**TASKS AND EXERCISES**
1/ In the CSRD passage below, start at the words "For companies outside" and stop after the words "with CSRD concepts.". Copy everything in that span word for word.
2/ Using the CSRD passage below, mark each statement yes or no, and quote the words that settle it. (a) CSRD increases the number of reporting entities roughly fourfold. (b) The ESRS framework has 15 topical standards. (c) Reasonable assurance is required from the start.

**SELECTED PASSAGE**
CSRD changes the calculus in three fundamental ways. First, it expands the number of reporting entities roughly fourfold, pulling in large private companies, listed SMEs, and non-EU companies with significant EU revenues. Second, it introduces the European Sustainability Reporting Standards (ESRS), a mandatory framework of 12 topical standards covering environmental, social, and governance dimensions. Third, it requires third-party assurance, initially at a limited level, escalating to reasonable assurance by 2028.
For companies outside the EU, CSRD is not a distant regulatory curiosity. Any non-EU parent with subsidiaries generating over EUR 150 million in EU net turnover falls within scope. U.S., UK, and Asian multinationals are already gearing up compliance programs. The directive is also setting the benchmark for other jurisdictions: the ISSB standards, SEC climate rules, and Singapore's sustainability reporting requirements all reference or align with CSRD concepts.
Key Concepts
Double Materiality
Double materiality is the conceptual backbone of CSRD and distinguishes it from other reporting frameworks. It requires companies to assess sustainability topics from two perspectives simultaneously:
Impact materiality examines how the company's operations and value chain affect people and the environment. This includes direct operational impacts (factory emissions, labor conditions) and upstream and downstream value chain effects (supplier practices, product end-of-life).

**DATA EXCERPT**
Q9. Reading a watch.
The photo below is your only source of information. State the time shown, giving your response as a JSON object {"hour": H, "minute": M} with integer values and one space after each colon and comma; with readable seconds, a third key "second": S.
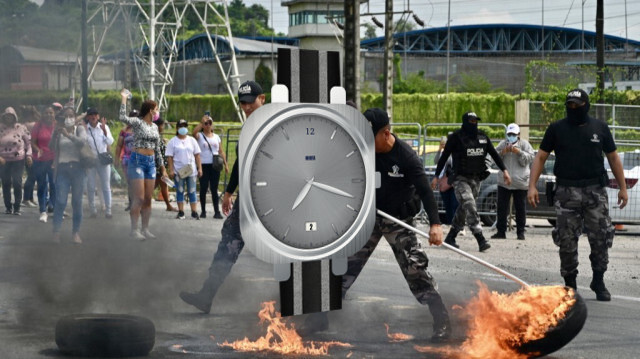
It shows {"hour": 7, "minute": 18}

**WRITTEN ANSWERS**
1/
For companies outside the EU, CSRD is not a distant regulatory curiosity. Any non-EU parent with subsidiaries generating over EUR 150 million in EU net turnover falls within scope. U.S., UK, and Asian multinationals are already gearing up compliance programs. The directive is also setting the benchmark for other jurisdictions: the ISSB standards, SEC climate rules, and Singapore's sustainability reporting requirements all reference or align with CSRD concepts.

2/
(a) Yes: "it expands the number of reporting entities roughly fourfold"
(b) No: "a mandatory framework of 12 topical standards"
(c) No: "initially at a limited level, escalating to reasonable assurance by 2028"